Location:Bilston, Wolverhampton, United Kingdom
Completion date: February 2014
Budget: £5.05m (construction cost)
Passive house certification: pending
Space heating demand (PHPP): 11kWh/m2/yr
Heat load (PHPP): 9 W/m2
Primary energy demand (PHPP): 111kWh/m2/yr
Airtightness (at 50 Pascals): 0.34ach
Energy performance certificate (EPC): A25
Ground floor: various floor finishes on 300mm power floated concrete slab, on low permeability gas membrane, on 250mm high density (Jablite Jabfloor) rigid EPS insulation consisting of two staggered layers. U-value: 0.064
Walls: 12.5mm Fermacell boards internally, followed outside by 38mm service zone, 18mm OSB-3 taped at joints (airtightness line), Cygnum timber frame consisting of: 140mm structural zone with cellulose insulation (Warmcel 500), 200mm insulation zone with fully-filled Warmcel 500, 15mm T&G Bitroc sheathing boards, butt joints taped (wind-tightness line, ventilation zone comprising timber battens (minimum 50mm), external cladding. U-value: 0.13
Flat roof: 12.5mm Fermacell boards internally, followed above by 18mm OSB 3 taped at joints (airtightness line), and Cygnum timber-frame consisting of: 250mm roof joists (TJI, Steico), 18mm OSB, 250mm insulation, Sarnafil single ply membrane. U-value: 0.1 W/m2K Pitched roof: 12.5mm Fermacell boards internally, followed above by, 18mm OSB 3 taped at joints (airtightness line), and Cygnum timber frame consisting of: 350mm Roof joists (TJI, Steico) fully filled with Warmcel 500, 12mm timber vent, Pro Clima Solitex Plus membrane (wind-tightness line), 89mm ventilation zone, 18mm WBP plywood, Kalzip aluminium profile roofing with membrane. U-value: 0.1
Windows: Gutmann Mira Therm 08 tripleglazed aluminium-clad spruce windows, with argon filling and Swisspacer bar. Uf-value: 0.77; Ug-value: 0.54
Curtain wall: Raico Therm+ H-I triple-glazed aluminium clad timber frames, with argon filling and Swisspacer bar. Uf-value: 0.8; Ug-value: 0.54
External doors: Gutmann S80+ HW tripleglazed aluminium thermally broken and thermally insulated frames, with argon filling and Swisspacer bar. Uf-value: 1.8; Ug-value: 0.54
Roof lights: 3 x Lamilux CI System Glass Element FEenergysave skylights. Passive House Institute certified system with warm edge spacer bar, triple layered seal system & thermally broken frame. U-value: 0.84
Heating system: Remeha Quinta Pro QP90 (rated output 84kW) condensing natural gas fired boiler and radiators. Gross efficiency at 50C Flow, 30C Return is 104.1% (net 93.8%). Hot water is provided by a number of local electric water heaters to minimise distribution and storage heat losses. Microbore copper pipework is used for final pipework to keep hot water deadleg volumes to a minimum.

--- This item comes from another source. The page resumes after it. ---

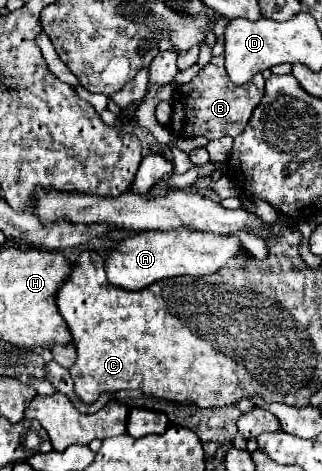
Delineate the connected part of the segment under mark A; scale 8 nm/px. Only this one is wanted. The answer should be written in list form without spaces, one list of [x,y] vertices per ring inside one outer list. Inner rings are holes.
[[[150,230],[138,232],[138,236],[126,238],[118,244],[116,250],[106,258],[108,280],[126,290],[142,290],[152,282],[174,276],[210,276],[216,270],[224,268],[230,258],[238,258],[244,252],[244,246],[236,236],[218,236],[206,232],[190,232],[190,230]]]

Main school: Swegon Gold 50 supply and extract air handling unit with rotary wheel heat exchanger. Heat recovery temperature efficiency 82%.
Kitchen: Swegon Gold 12 supply and extract air handling unit with run-around coil heat exchanger. Heat recovery temperature efficiency 57%.
Green materials: Fermacell boards, Warmcel cellulose insulation, Bitroc boards, Troldekt panels.